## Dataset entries
******

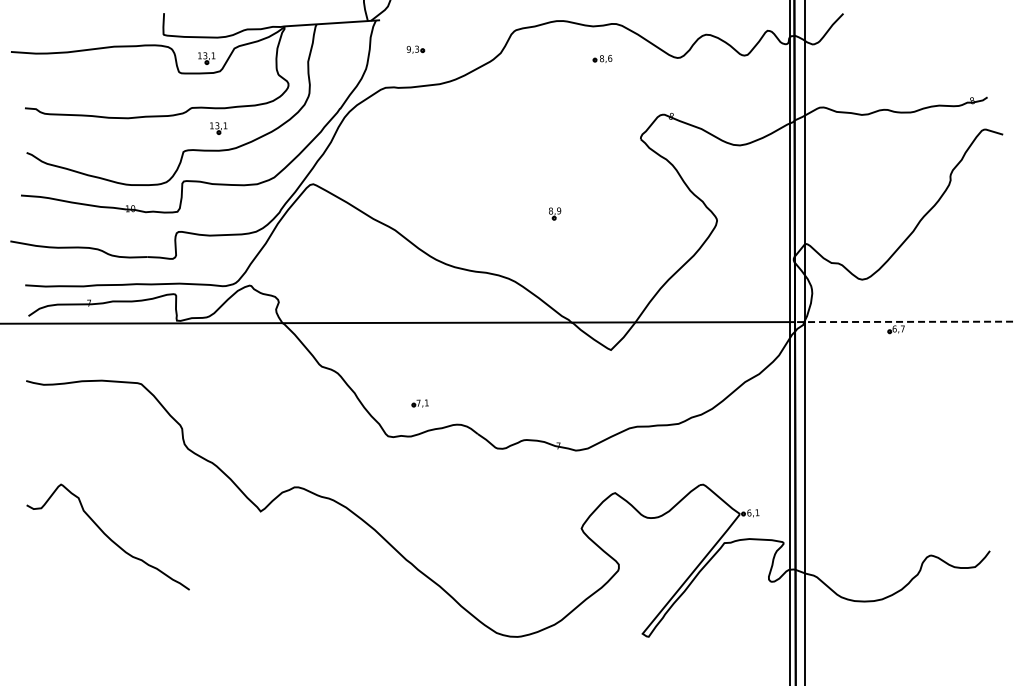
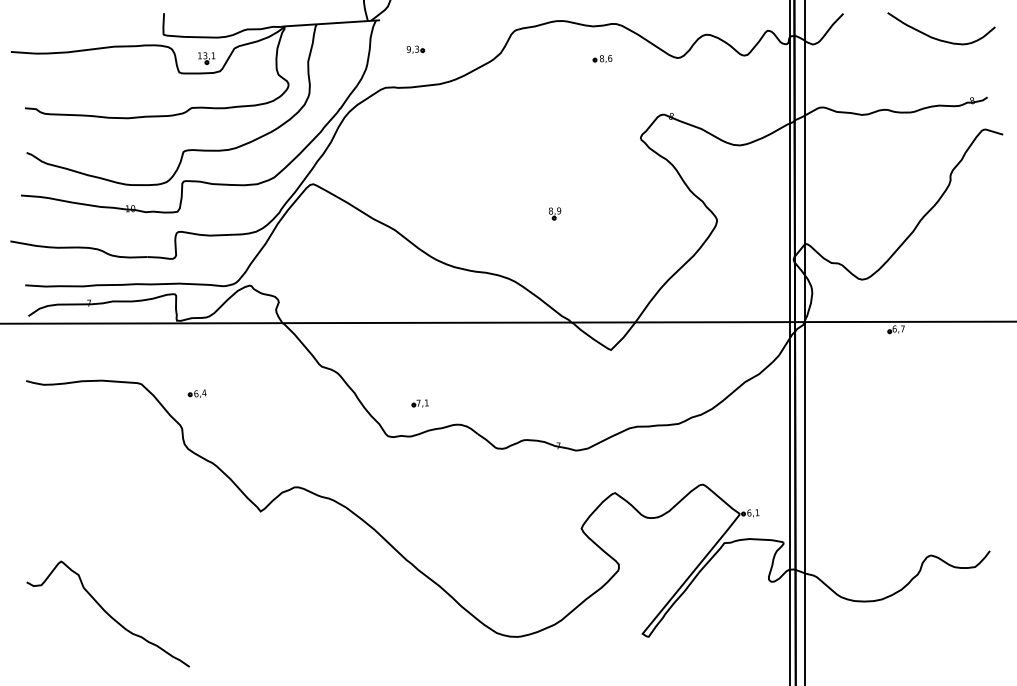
curve at (938, 38): none -> present
part at (218, 128): present -> none
line at (905, 321): dashed -> solid
part at (196, 393): none -> present
curve at (107, 536) position: (107, 536) -> (107, 613)
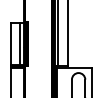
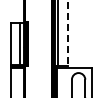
line at (67, 33): solid -> dashed
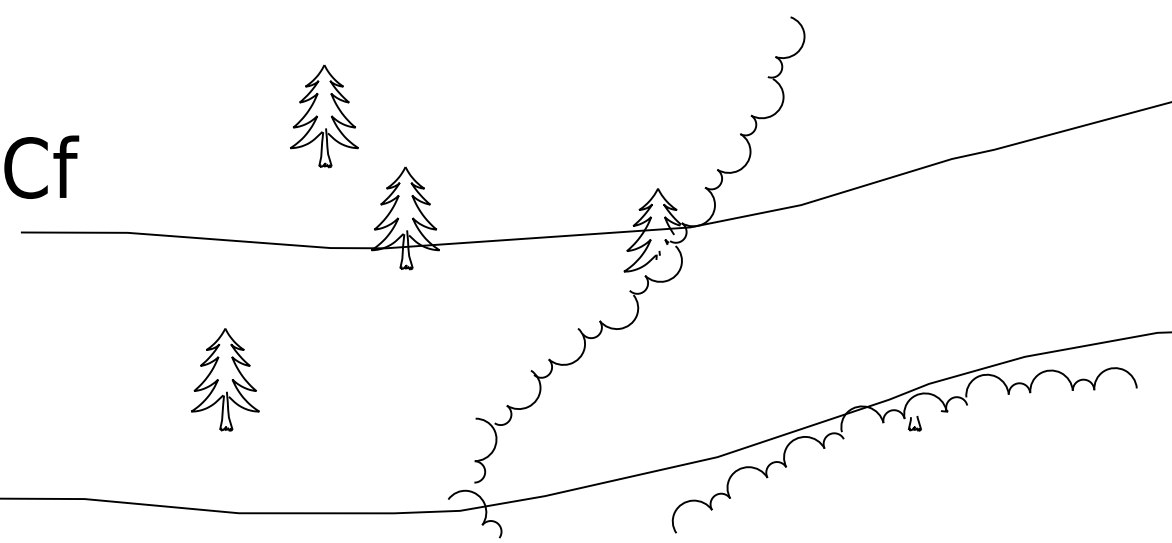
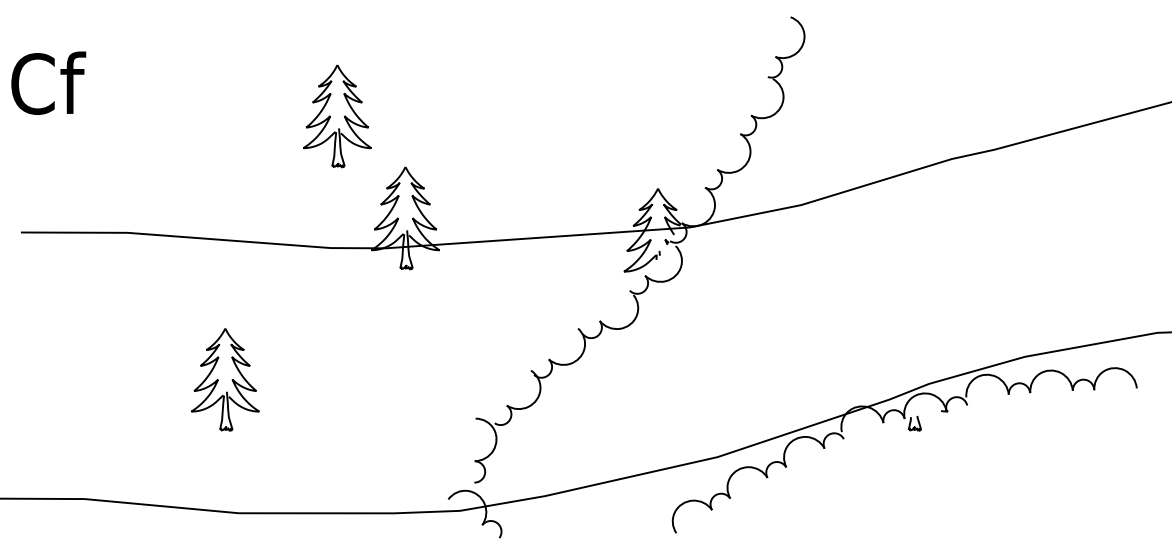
part at (324, 116) position: (324, 116) -> (337, 116)
text at (41, 166) position: (41, 166) -> (48, 82)
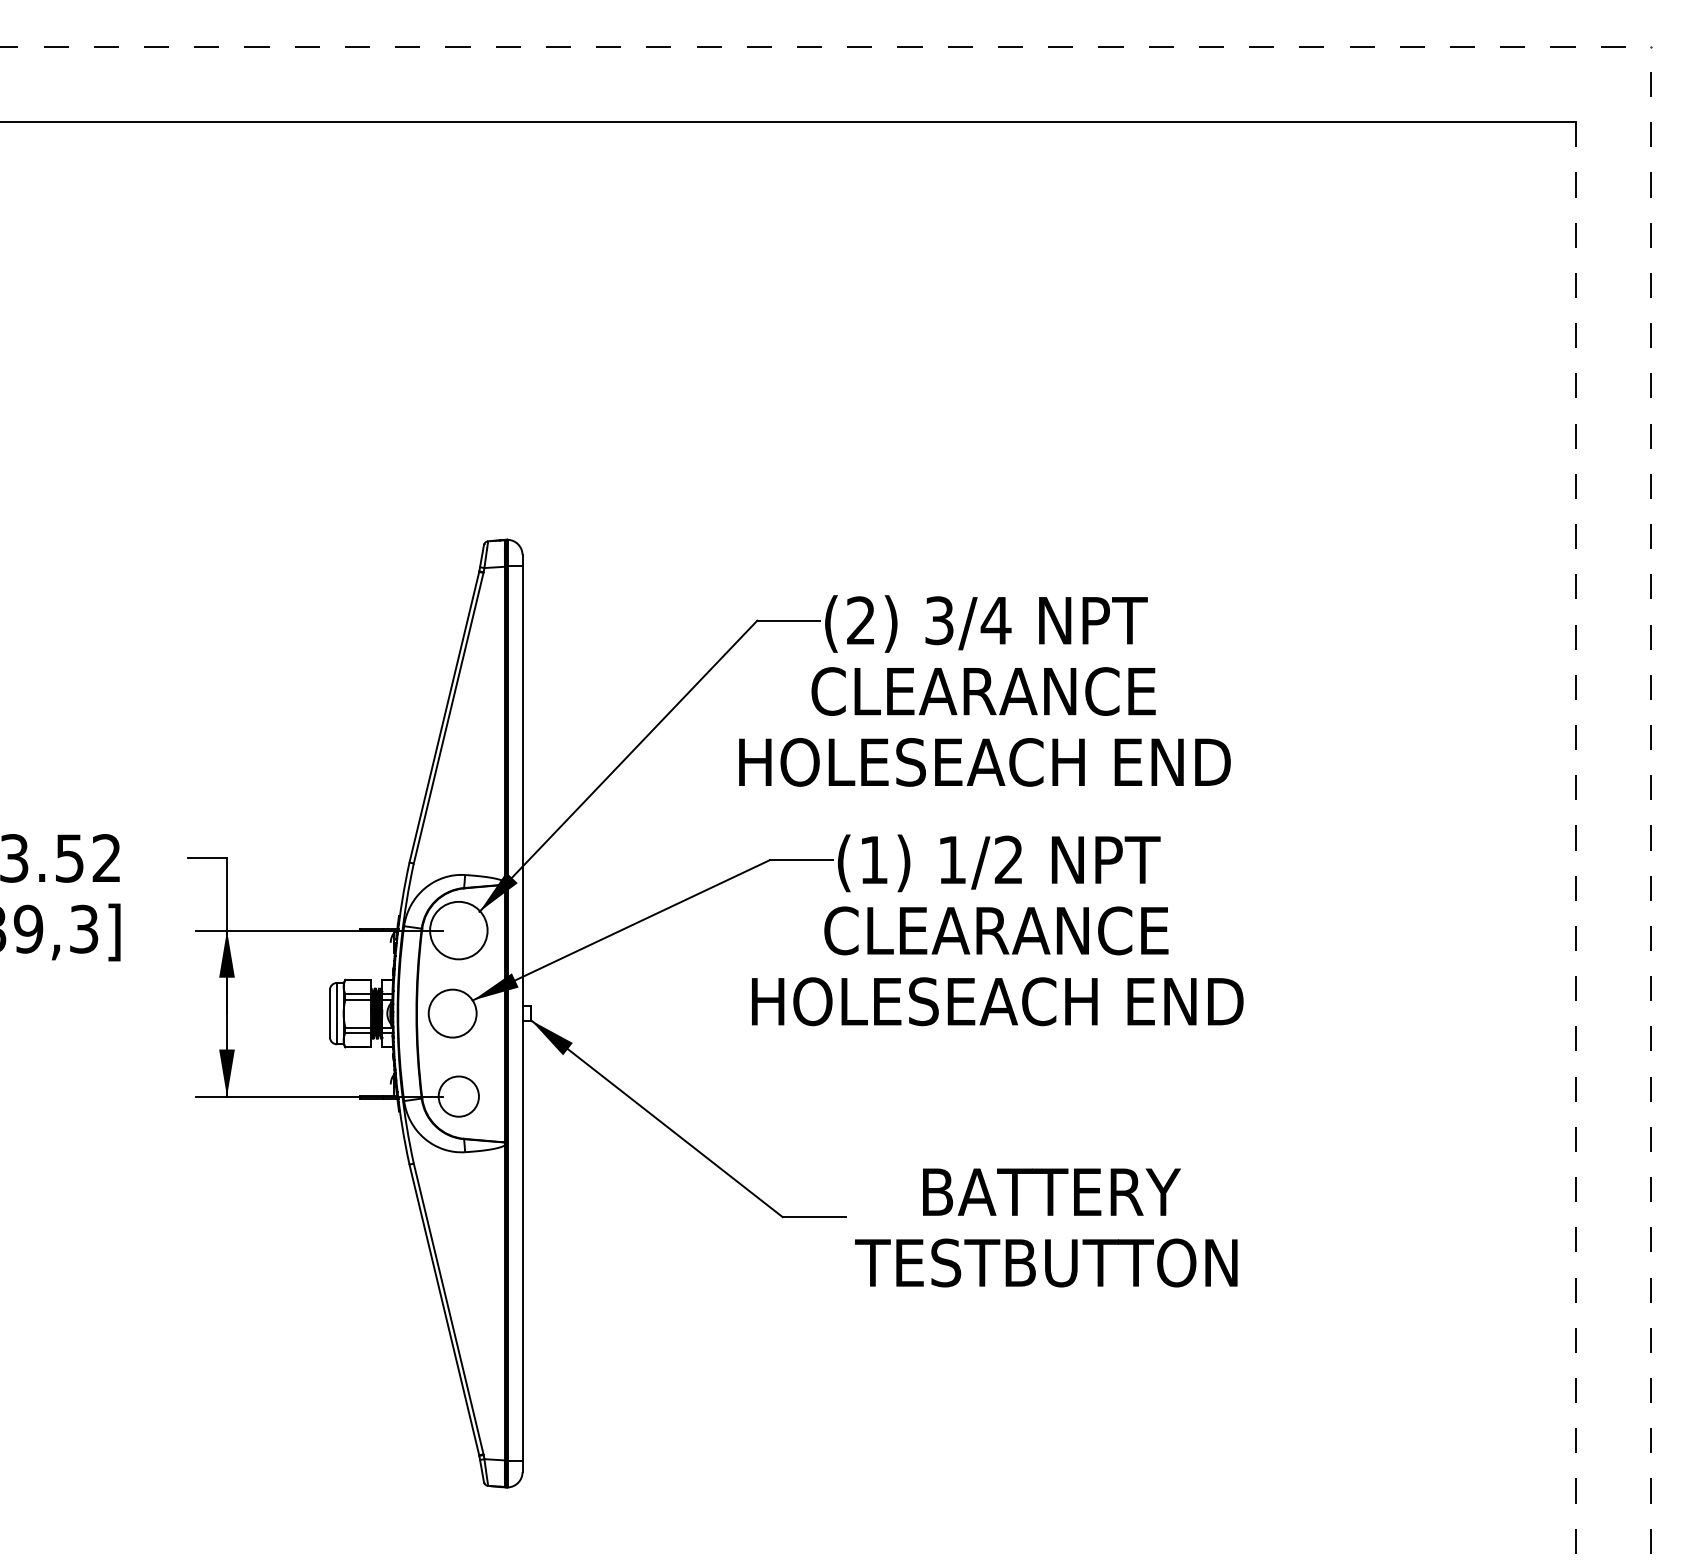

******

Write out each line of the material above as a numbered list, skipping any blank lines. Leave the pictures out.

1. curve at (938, 38): none -> present
2. part at (218, 128): present -> none
3. line at (905, 321): dashed -> solid
4. part at (196, 393): none -> present
5. curve at (107, 536) position: (107, 536) -> (107, 613)
6. line at (67, 33): solid -> dashed
7. part at (324, 116) position: (324, 116) -> (337, 116)
8. text at (41, 166) position: (41, 166) -> (48, 82)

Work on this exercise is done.